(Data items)
################
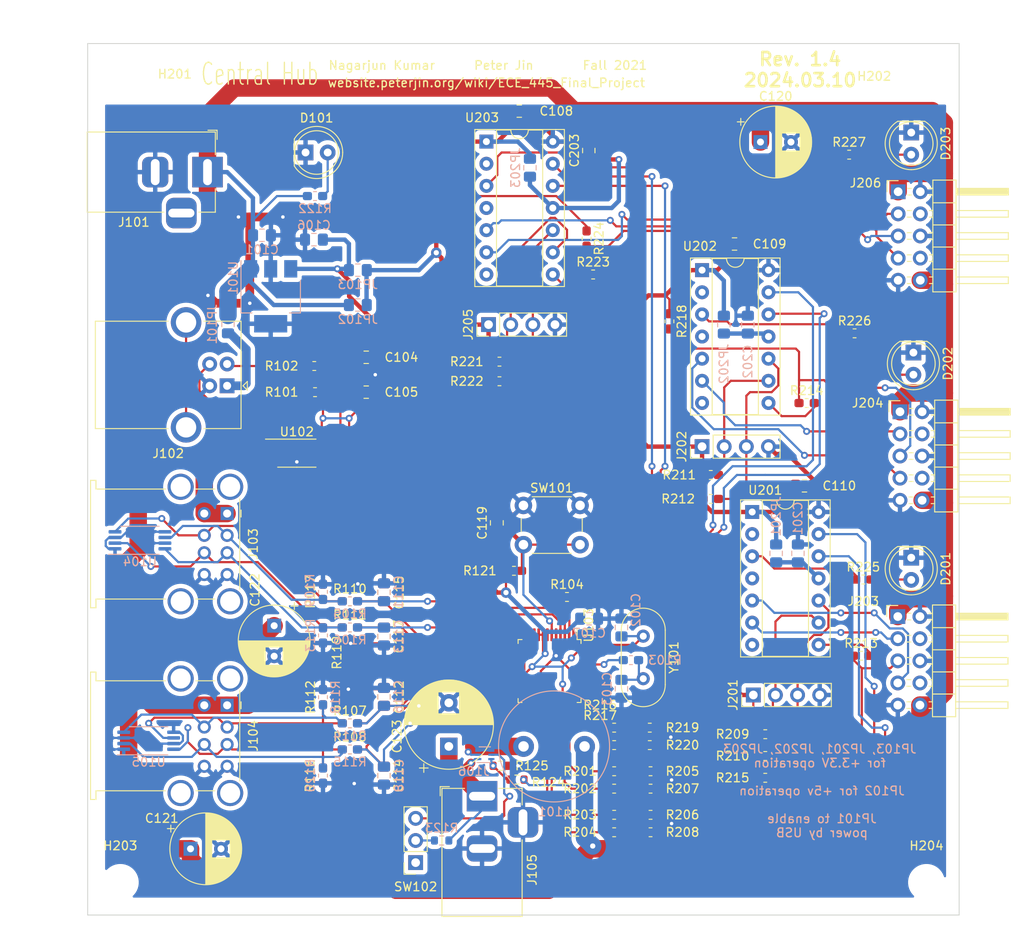
<source format=kicad_pcb>
(kicad_pcb (version 20211014) (generator pcbnew)

  (general
    (thickness 1.6)
  )

  (paper "A4")
  (layers
    (0 "F.Cu" signal)
    (31 "B.Cu" signal)
    (32 "B.Adhes" user "B.Adhesive")
    (33 "F.Adhes" user "F.Adhesive")
    (34 "B.Paste" user)
    (35 "F.Paste" user)
    (36 "B.SilkS" user "B.Silkscreen")
    (37 "F.SilkS" user "F.Silkscreen")
    (38 "B.Mask" user)
    (39 "F.Mask" user)
    (40 "Dwgs.User" user "User.Drawings")
    (41 "Cmts.User" user "User.Comments")
    (42 "Eco1.User" user "User.Eco1")
    (43 "Eco2.User" user "User.Eco2")
    (44 "Edge.Cuts" user)
    (45 "Margin" user)
    (46 "B.CrtYd" user "B.Courtyard")
    (47 "F.CrtYd" user "F.Courtyard")
    (48 "B.Fab" user)
    (49 "F.Fab" user)
  )

  (setup
    (stackup
      (layer "F.SilkS" (type "Top Silk Screen"))
      (layer "F.Paste" (type "Top Solder Paste"))
      (layer "F.Mask" (type "Top Solder Mask") (thickness 0.01))
      (layer "F.Cu" (type "copper") (thickness 0.035))
      (layer "dielectric 1" (type "core") (thickness 1.51) (material "FR4") (epsilon_r 4.5) (loss_tangent 0.02))
      (layer "B.Cu" (type "copper") (thickness 0.035))
      (layer "B.Mask" (type "Bottom Solder Mask") (thickness 0.01))
      (layer "B.Paste" (type "Bottom Solder Paste"))
      (layer "B.SilkS" (type "Bottom Silk Screen"))
      (copper_finish "None")
      (dielectric_constraints no)
    )
    (pad_to_mask_clearance 0)
    (pcbplotparams
      (layerselection 0x00010fc_ffffffff)
      (disableapertmacros false)
      (usegerberextensions true)
      (usegerberattributes false)
      (usegerberadvancedattributes true)
      (creategerberjobfile true)
      (svguseinch false)
      (svgprecision 6)
      (excludeedgelayer true)
      (plotframeref false)
      (viasonmask false)
      (mode 1)
      (useauxorigin false)
      (hpglpennumber 1)
      (hpglpenspeed 20)
      (hpglpendiameter 15.000000)
      (dxfpolygonmode true)
      (dxfimperialunits true)
      (dxfusepcbnewfont true)
      (psnegative false)
      (psa4output false)
      (plotreference true)
      (plotvalue true)
      (plotinvisibletext false)
      (sketchpadsonfab false)
      (subtractmaskfromsilk false)
      (outputformat 1)
      (mirror false)
      (drillshape 0)
      (scaleselection 1)
      (outputdirectory "/home/daniel/gitprojects-1/gerbers2")
    )
  )

  (net 0 "")
  (net 1 "GND")
  (net 2 "+5V")
  (net 3 "Net-(C102-Pad1)")
  (net 4 "Net-(C103-Pad1)")
  (net 5 "Net-(C104-Pad1)")
  (net 6 "Net-(C105-Pad1)")
  (net 7 "+3V3")
  (net 8 "Net-(C111-Pad1)")
  (net 9 "Net-(C112-Pad1)")
  (net 10 "Net-(C113-Pad1)")
  (net 11 "Net-(C114-Pad1)")
  (net 12 "Net-(C115-Pad1)")
  (net 13 "Net-(C116-Pad1)")
  (net 14 "Net-(C117-Pad1)")
  (net 15 "Net-(C118-Pad1)")
  (net 16 "Net-(C201-Pad1)")
  (net 17 "Net-(C202-Pad1)")
  (net 18 "Net-(C203-Pad1)")
  (net 19 "unconnected-(J101-Pad3)")
  (net 20 "unconnected-(J102-Pad5)")
  (net 21 "Net-(J102-Pad3)")
  (net 22 "Net-(J102-Pad2)")
  (net 23 "Net-(J102-Pad1)")
  (net 24 "Net-(J103-Pad2)")
  (net 25 "Net-(J103-Pad3)")
  (net 26 "Net-(J103-Pad6)")
  (net 27 "Net-(J103-Pad7)")
  (net 28 "Net-(J104-Pad2)")
  (net 29 "Net-(J104-Pad3)")
  (net 30 "Net-(J104-Pad6)")
  (net 31 "Net-(J104-Pad7)")
  (net 32 "Net-(J201-Pad3)")
  (net 33 "Net-(J201-Pad2)")
  (net 34 "Net-(J202-Pad3)")
  (net 35 "Net-(J202-Pad2)")
  (net 36 "unconnected-(J203-Pad4)")
  (net 37 "Net-(J203-Pad7)")
  (net 38 "Net-(J203-Pad5)")
  (net 39 "unconnected-(J203-Pad8)")
  (net 40 "Net-(J203-Pad3)")
  (net 41 "unconnected-(J204-Pad4)")
  (net 42 "Net-(J204-Pad7)")
  (net 43 "Net-(J204-Pad5)")
  (net 44 "unconnected-(J204-Pad8)")
  (net 45 "Net-(J204-Pad3)")
  (net 46 "Net-(J205-Pad3)")
  (net 47 "Net-(J205-Pad2)")
  (net 48 "unconnected-(J206-Pad4)")
  (net 49 "Net-(J206-Pad7)")
  (net 50 "Net-(J206-Pad5)")
  (net 51 "unconnected-(J206-Pad8)")
  (net 52 "Net-(J206-Pad3)")
  (net 53 "Net-(R103-Pad1)")
  (net 54 "Net-(R104-Pad2)")
  (net 55 "Net-(R201-Pad1)")
  (net 56 "Net-(R202-Pad1)")
  (net 57 "Net-(R203-Pad1)")
  (net 58 "Net-(R204-Pad1)")
  (net 59 "Net-(R213-Pad2)")
  (net 60 "Net-(R214-Pad2)")
  (net 61 "Net-(R216-Pad1)")
  (net 62 "Net-(R217-Pad1)")
  (net 63 "Net-(R223-Pad2)")
  (net 64 "unconnected-(U103-Pad1)")
  (net 65 "unconnected-(U103-Pad7)")
  (net 66 "unconnected-(U103-Pad11)")
  (net 67 "unconnected-(U103-Pad15)")
  (net 68 "unconnected-(U103-Pad19)")
  (net 69 "unconnected-(U103-Pad23)")
  (net 70 "unconnected-(U103-Pad28)")
  (net 71 "unconnected-(U103-Pad32)")
  (net 72 "unconnected-(U103-Pad36)")
  (net 73 "unconnected-(U103-Pad40)")
  (net 74 "unconnected-(U103-Pad41)")
  (net 75 "unconnected-(U103-Pad42)")
  (net 76 "Net-(C123-Pad1)")
  (net 77 "Net-(J106-Pad2)")
  (net 78 "Net-(J106-Pad5)")
  (net 79 "Net-(J106-Pad6)")
  (net 80 "Net-(R123-Pad2)")
  (net 81 "unconnected-(SW102-Pad1)")
  (net 82 "unconnected-(U201-Pad2)")
  (net 83 "unconnected-(U201-Pad4)")
  (net 84 "unconnected-(U201-Pad7)")
  (net 85 "DP6")
  (net 86 "DM6")
  (net 87 "DP5")
  (net 88 "DM5")
  (net 89 "DP7")
  (net 90 "DM7")
  (net 91 "MCP2221A_VDD")
  (net 92 "Net-(C119-Pad1)")
  (net 93 "Net-(D101-Pad2)")
  (net 94 "Net-(D201-Pad2)")
  (net 95 "Net-(D202-Pad2)")
  (net 96 "Net-(D203-Pad2)")
  (net 97 "Net-(R225-Pad1)")
  (net 98 "Net-(R226-Pad1)")
  (net 99 "Net-(R227-Pad1)")
  (net 100 "unconnected-(U202-Pad2)")
  (net 101 "unconnected-(U202-Pad4)")
  (net 102 "unconnected-(U202-Pad7)")
  (net 103 "unconnected-(U203-Pad2)")
  (net 104 "unconnected-(U203-Pad4)")
  (net 105 "unconnected-(U203-Pad7)")

  (footprint "Capacitor_SMD:C_0805_2012Metric_Pad1.15x1.40mm_HandSolder" (layer "F.Cu") (at 101.9625 76))

  (footprint "Capacitor_SMD:C_0805_2012Metric_Pad1.15x1.40mm_HandSolder" (layer "F.Cu") (at 101.9625 80))

  (footprint "Capacitor_SMD:C_0805_2012Metric_Pad1.15x1.40mm_HandSolder" (layer "F.Cu") (at 104 114.9625 90))

  (footprint "Capacitor_SMD:C_0805_2012Metric_Pad1.15x1.40mm_HandSolder" (layer "F.Cu") (at 104 124 -90))

  (footprint "Capacitor_SMD:C_0805_2012Metric_Pad1.15x1.40mm_HandSolder" (layer "F.Cu") (at 104 102.9625 90))

  (footprint "Capacitor_SMD:C_0805_2012Metric_Pad1.15x1.40mm_HandSolder" (layer "F.Cu") (at 104 108.0375 -90))

  (footprint "Connector_USB:USB_B_OST_USB-B1HSxx_Horizontal" (layer "F.Cu") (at 86 79.27 180))

  (footprint "Connector_USB:USB_A_Wuerth_61400826021_Horizontal_Stacked" (layer "F.Cu") (at 86 93.93 -90))

  (footprint "Connector_USB:USB_A_Wuerth_61400826021_Horizontal_Stacked" (layer "F.Cu") (at 86 115.93 -90))

  (footprint "Resistor_SMD:R_0603_1608Metric_Pad1.05x0.95mm_HandSolder" (layer "F.Cu") (at 96.0875 80))

  (footprint "Resistor_SMD:R_0603_1608Metric_Pad1.05x0.95mm_HandSolder" (layer "F.Cu") (at 96 77 180))

  (footprint "Resistor_SMD:R_0603_1608Metric_Pad1.05x0.95mm_HandSolder" (layer "F.Cu") (at 125 103.5))

  (footprint "Resistor_SMD:R_0603_1608Metric_Pad1.05x0.95mm_HandSolder" (layer "F.Cu") (at 100.0875 118))

  (footprint "Resistor_SMD:R_0603_1608Metric_Pad1.05x0.95mm_HandSolder" (layer "F.Cu") (at 100.0875 121))

  (footprint "Resistor_SMD:R_0603_1608Metric_Pad1.05x0.95mm_HandSolder" (layer "F.Cu") (at 100.0875 104))

  (footprint "Resistor_SMD:R_0603_1608Metric_Pad1.05x0.95mm_HandSolder" (layer "F.Cu") (at 100.0875 107))

  (footprint "Resistor_SMD:R_0603_1608Metric_Pad1.05x0.95mm_HandSolder" (layer "F.Cu") (at 97 115 90))

  (footprint "Resistor_SMD:R_0603_1608Metric_Pad1.05x0.95mm_HandSolder" (layer "F.Cu") (at 97 124 -90))

  (footprint "Resistor_SMD:R_0603_1608Metric_Pad1.05x0.95mm_HandSolder" (layer "F.Cu") (at 97 102.9125 90))

  (footprint "Resistor_SMD:R_0603_1608Metric_Pad1.05x0.95mm_HandSolder" (layer "F.Cu") (at 97 107.9125 -90))

  (footprint "Resistor_SMD:R_0603_1608Metric_Pad1.05x0.95mm_HandSolder" (layer "F.Cu") (at 130.4125 123.5 180))

  (footprint "Resistor_SMD:R_0603_1608Metric_Pad1.05x0.95mm_HandSolder" (layer "F.Cu") (at 130.4125 125.5 180))

  (footprint "Resistor_SMD:R_0603_1608Metric_Pad1.05x0.95mm_HandSolder" (layer "F.Cu") (at 130.4125 128.5 180))

  (footprint "Resistor_SMD:R_0603_1608Metric_Pad1.05x0.95mm_HandSolder" (layer "F.Cu") (at 130.4125 130.5 180))

  (footprint "Resistor_SMD:R_0603_1608Metric_Pad1.05x0.95mm_HandSolder" (layer "F.Cu") (at 134.5875 123.5))

  (footprint "Resistor_SMD:R_0603_1608Metric_Pad1.05x0.95mm_HandSolder" (layer "F.Cu") (at 134.5875 128.5))

  (footprint "Resistor_SMD:R_0603_1608Metric_Pad1.05x0.95mm_HandSolder" (layer "F.Cu") (at 134.5875 125.5))

  (footprint "Resistor_SMD:R_0603_1608Metric_Pad1.05x0.95mm_HandSolder" (layer "F.Cu") (at 134.5875 130.5))

  (footprint "Resistor_SMD:R_0603_1608Metric_Pad1.05x0.95mm_HandSolder" (layer "F.Cu") (at 130.4125 118.5 180))

  (footprint "Resistor_SMD:R_0603_1608Metric_Pad1.05x0.95mm_HandSolder" (layer "F.Cu") (at 130.4125 120.5 180))

  (footprint "Resistor_SMD:R_0603_1608Metric_Pad1.05x0.95mm_HandSolder" (layer "F.Cu") (at 134.5 118.5))

  (footprint "Resistor_SMD:R_0603_1608Metric_Pad1.05x0.95mm_HandSolder" (layer "F.Cu") (at 134.5 120.5))

  (footprint "Package_QFP:LQFP-48_7x7mm_P0.5mm" (layer "F.Cu") (at 123 112 -90))

  (footprint "Package_SO:TSSOP-8_4.4x3mm_P0.65mm" (layer "F.Cu") (at 94 87))

  (footprint "Capacitor_SMD:C_0805_2012Metric" (layer "F.Cu") (at 116.95 95 90))

  (footprint "Resistor_SMD:R_0603_1608Metric_Pad1.05x0.95mm_HandSolder" (layer "F.Cu") (at 118.9125 100.5))

  (footprint "Button_Switch_THT:SW_PUSH_6mm_H7.3mm" (layer "F.Cu") (at 120 93))

  (footprint "LED_THT:LED_D5.0mm" (layer "F.Cu") (at 95 52.5))

  (footprint "Crystal:Crystal_HC49-U_Vertical" (layer "F.Cu") (at 133.75 108 -90))

  (footprint "MountingHole:MountingHole_3.2mm_M3" (layer "F.Cu") (at 166.25 43.75))

  (footprint "MountingHole:MountingHole_3.2mm_M3" (layer "F.Cu") (at 73.75 136.25))

  (footprint "MountingHole:MountingHole_3.2mm_M3" (layer "F.Cu") (at 166.25 136.25))

  (footprint "MountingHole:MountingHole_3.2mm_M3" (layer "F.Cu") (at 73.75 43.75))

  (footprint "Capacitor_SMD:C_0805_2012Metric_Pad1.15x1.40mm_HandSolder" (layer "F.Cu") (at 119.525 47.75))

  (footprint "Capacitor_SMD:C_0805_2012Metric_Pad1.15x1.40mm_HandSolder" (layer "F.Cu") (at 144.225 63))

  (footprint "Capacitor_SMD:C_0805_2012Metric_Pad1.15x1.40mm_HandSolder" (layer "F.Cu") (at 152.25 90.75))

  (footprint "Capacitor_SMD:C_0805_2012Metric_Pad1.15x1.40mm_HandSolder" (layer "F.Cu") (at 127.5 52.275 90))

  (footprint "LED_THT:LED_D5.0mm" (layer "F.Cu") (at 164.5 99 -90))

  (footprint "LED_THT:LED_D5.0mm" (layer "F.Cu") (at 164.75 75.46 -90))

  (footprint "LED_THT:LED_D5.0mm" (layer "F.Cu") (at 164.5 50.21 -90))

  (footprint "Connector_PinHeader_2.54mm:PinHeader_1x04_P2.54mm_Vertical" (layer "F.Cu") (at 146.38 114.75 90))

  (footprint "Connector_PinHeader_2.54mm:PinHeader_1x04_P2.54mm_Vertical" (layer "F.Cu") (at 140.5 86.25 90))

  (footprint "Connector_PinHeader_2.54mm:PinHeader_2x05_P2.54mm_Horizontal" (layer "F.Cu")
    (tedit 59FED5CB) (tstamp 00000000-0000-0000-0000-000061692fea)
    (at 162.96 105.75)
    (descr "Through hole angled pin header, 2x05, 2.54mm pitch, 6mm pin length, double rows")
    (tags "Through hole angled pin header THT 2x05 2.54mm double row")
    (property "Sheetfile" "file61787B0F.kicad_sch")
    (property "Sheetname" "Sheet61787B0F")
    (path "/00000000-0000-0000-0000-000061787b10/00000000-0000-0000-0000-000061799656")
    (attr through_hole)
    (fp_text reference "J203" (at -3.96 -1.75) (layer "F.SilkS")
      (effects (font (size 1 1) (thickness 0.15)))
      (tstamp 1ba52494-80a1-4cac-bd8a-2f29cdb1261b)
    )
    (fp_text value "Conn_02x05_Odd_Even" (at 5.655 12.43) (layer "F.Fab")
      (effects (font (size 1 1) (thickness 0.15)))
      (tstamp 957de191-155c-4332-8d8b-4cc1a93f2fe7)
    )
    (fp_text user "${REFERENCE}" (at 5.31 5.08 90) (layer "F.Fab")
      (effects (font (size 1 1) (thickness 0.15)))
      (tstamp f2ef385a-7299-4950-af72-cdfa882b4a4b)
    )
    (fp_line (start 3.582929 2.16) (end 3.98 2.16) (layer "F.SilkS") (width 0.12) (tstamp 00001b90-4280-4eeb-8956-d4d7377215ef))
    (fp_line (start 6.64 0.28) (end 12.64 0.28) (layer "F.SilkS") (width 0.12) (tstamp 023e0030-488d-4012-9649-1d225df6fe0d))
    (fp_line (start 3.98 11.49) (end 6.64 11.49) (layer "F.SilkS") (width 0.12) (tstamp 03872b49-dba7-4b2d-9d0f-1fe6881764f2))
    (fp_line (start 12.64 2.92) (end 6.64 2.92) (layer "F.SilkS") (width 0.12) (tstamp 049ea4f1-89c6-45f8-b097-7f82f3dcce4d))
    (fp_line (start 6.64 -0.2) (end 12.64 -0.2) (layer "F.SilkS") (width 0.12) (tstamp 0ca3343d-7a0f-4522-a09a-40ef0fbc89aa))
    (fp_line (start 3.582929 9.78) (end 3.98 9.78) (layer "F.SilkS") (width 0.12) (tstamp 0ed6f02e-1367-4125-96fe-c093a9551f53))
    (fp_line (start 1.11 0.38) (end 1.497071 0.38) (layer "F.SilkS") (width 0.12) (tstamp 13c5fef9-d3e2-49f5-96ca-4c6973fcc66d))
    (fp_line (start 3.582929 10.54) (end 3.98 10.54) (layer "F.SilkS") (width 0.12) (tstamp 183f23da-84da-4c74-984c-e09104d1e7de))
    (fp_line (start 6.64 7.24) (end 12.64 7.24) (layer "F.SilkS") (width 0.12) (tstamp 2175aa3c-f7e9-4e4f-a41b-3b65d00197bc))
    (fp_line (start -1.27 -1.27) (end 0 -1.27) (layer "F.SilkS") (width 0.12) (tstamp 23b83cfe-c7a5-4b35-9b54-34db9afcdc39))
    (fp_line (start 3.582929 5.46) (end 3.98 5.46) (layer "F.SilkS") (width 0.12) (tstamp 29232572-7ba6-4b63-b1f9-7fe760a1db20))
    (fp_line (start 6.64 -0.38) (end 12.64 -0.38) (layer "F.SilkS") (width 0.12) (tstamp 305602bb-3f7f-4c71-b45b-95ecc2010349))
    (fp_line (start 12.64 8) (end 6.64 8) (layer "F.SilkS") (width 0.12) (tstamp 33bc7988-fbff-438f-a82f-e55d87e8ccaf))
    (fp_line (start 12.64 4.7) (end 12.64 5.46) (layer "F.SilkS") (width 0.12) (tstamp 39f30a65-b689-4c1b-a5ff-69c0c17f1894))
    (fp_line (start 1.042929 2.92) (end 1.497071 2.92) (layer "F.SilkS") (width 0.12) (tstamp 3cc81235-e451-4b63-af59-7a68fdac2e3b))
    (fp_line (start 6.64 2.16) (end 12.64 2.16) (layer "F.SilkS") (width 0.12) (tstamp 409b00e6-68ce-4068-852b-023718189263))
    (fp_line (start 12.64 -0.38) (end 12.64 0.38) (layer "F.SilkS") (width 0.12) (tstamp 40bd85b2-3edf-4ac4-ad95-897428537647))
    (fp_line (start 12.64 10.54) (end 6.64 10.54) (layer "F.SilkS") (width 0.12) (tstamp 4297a516-b954-4aea-82eb-f12d5837c415))
    (fp_line (start 1.042929 2.16) (end 1.497071 2.16) (layer "F.SilkS") (width 0.12) (tstamp 46280994-638a-41fd-981d-3ba80e87e321))
    (fp_line (start 1.042929 8) (end 1.497071 8) (layer "F.SilkS") (width 0.12) (tstamp 463f8b47-1299-4b54-a176-3b183554ca24))
    (fp_line (start -1.27 0) (end -1.27 -1.27) (layer "F.SilkS") (width 0.12) (tstamp 4ea301a6-f523-4ebf-8606-cd659a0b26fd))
    (fp_line (start 1.042929 10.54) (end 1.497071 10.54) (layer "F.SilkS") (width 0.12) (tstamp 504e1faf-4aa8-448e-96ab-ba8efbd09ef9))
    (fp_line (start 3.582929 7.24) (end 3.98 7.24) (layer "F.SilkS") (width 0.12) (tstamp 52243987-6108-4546-a5a8-df6c661f9464))
    (fp_line (start 12.64 9.78) (end 12.64 10.54) (layer "F.SilkS") (width 0.12) (tstamp 5409950a-6cb1-42f8-bd97-853bf876b9e6))
    (fp_line (start 3.98 8.89) (end 6.64 8.89) (layer "F.SilkS") (width 0.12) (tstamp 57b5f756-a35a-4876-8c18-ed448fab4938))
    (fp_line (start 12.64 7.24) (end 12.64 8) (layer "F.SilkS") (width 0.12) (tstamp 5dc1dea2-a4d0-41ca-a277-e08f860e6a43))
    (fp_line (start 3.582929 4.7) (end 3.98 4.7) (layer "F.SilkS") (width 0.12) (tstamp 6160d199-5943-4b32-9c63-587b899ca5d2))
    (fp_line (start 12.64 5.46) (end 6.64 5.46) (layer "F.SilkS") (width 0.12) (tstamp 66782cf0-fde4-42b3-9e28-aa4e2fb6b5f7))
    (fp_line (start 3.582929 2.92) (end 3.98 2.92) (layer "F.SilkS") (width 0.12) (tstamp 6a191aa7-195b-49a5-89e6-8c94ae322a60))
    (fp_line (start 12.64 0.38) (end 6.64 0.38) (layer "F.SilkS") (width 0.12) (tstamp 73a8e0a1-7edf-412e-aca6-5cf2fade5976))
    (fp_line (start 3.98 1.27) (end 6.64 1.27) (layer "F.SilkS") (width 0.12) (tstamp 82550919-a04d-48fe-93a6-538fe8a18372))
    (fp_line (start 1.042929 7.24) (end 1.497071 7.24) (layer "F.SilkS") (width 0.12) (tstamp 84c7bb45-eb49-4d2f-bec6-cbbbd1324186))
    (fp_line (start 6.64 0.16) (end 12.64 0.16) (layer "F.SilkS") (width 0.12) (tstamp 874a6674-a58c-4992-b20d-aa2d5015e4bf))
    (fp_line (start 12.64 2.16) (end 12.64 2.92) (layer "F.SilkS") (width 0.12) (tstamp 87629a50-be1f-4f58-8365-6eb472d6ae51))
    (fp_line (start 6.64 -0.08) (end 12.64 -0.08) (layer "F.SilkS") (width 0.12) (tstamp 8d173f27-0dd6-4e32-ba92-0f0e4b369a27))
    (fp_line (start 3.582929 0.38) (end 3.98 0.38) (layer "F.SilkS") (width 0.12) (tstamp 8f659634-a592-4110-ae1a-33e63fb3d622))
    (fp_line (start 6.64 11.49) (end 6.64 -1.33) (layer "F.SilkS") (width 0.12) (tstamp 987f481d-0013-4488-877f-a9ee9970d0ef))
    (fp_line (start 1.11 -0.38) (end 1.497071 -0.38) (layer "F.SilkS") (width 0.12) (tstamp 99bc8bb2-d193-4199-a83f-60e351515915))
    (fp_line (start 6.64 -0.32) (end 12.64 -0.32) (layer "F.SilkS") (width 0.12) (tstamp 9cfc13ce-a562-494d-b43e-30bb2e288044))
    (fp_line (start 3.98 6.35) (end 6.64 6.35) (layer "F.SilkS") (width 0.12) (tstamp a49a417e-a75d-43b7-9a5f-b8ddab1a844e))
    (fp_line (start 3.98 -1.33) (end 3.98 11.49) (layer "F.SilkS") (width 0.12) (tstamp a5af4801-a155-4831-abd7-1432c4383563))
    (fp_line (start 3.98 3.81) (end 6.64 3.81) (layer "F.SilkS") (width 0.12) (tstamp be923efc-00f3-4483-a7fd-23c25a1d3875))
    (fp_line (start 1.042929 9.78) (end 1.497071 9.78) (layer "F.SilkS") (width 0.12) (tstamp bf06e75b-154d-4c77-b21a-b21391049592))
    (fp_line (start 3.582929 8) (end 3.98 8) (layer "F.SilkS") (width 0.12) (tstamp c0af9c20-38b2-4ff2-9b19-df65b24ad4cd))
    (fp_line (start 3.582929 -0.38) (end 3.98 -0.38) (layer "F.SilkS") (widt
... [1033175 chars truncated]
</source>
################
Show all lines from the data that contain "CrtYd".

Answer to this exercise
    (46 "B.CrtYd" user "B.Courtyard")
    (47 "F.CrtYd" user "F.Courtyard")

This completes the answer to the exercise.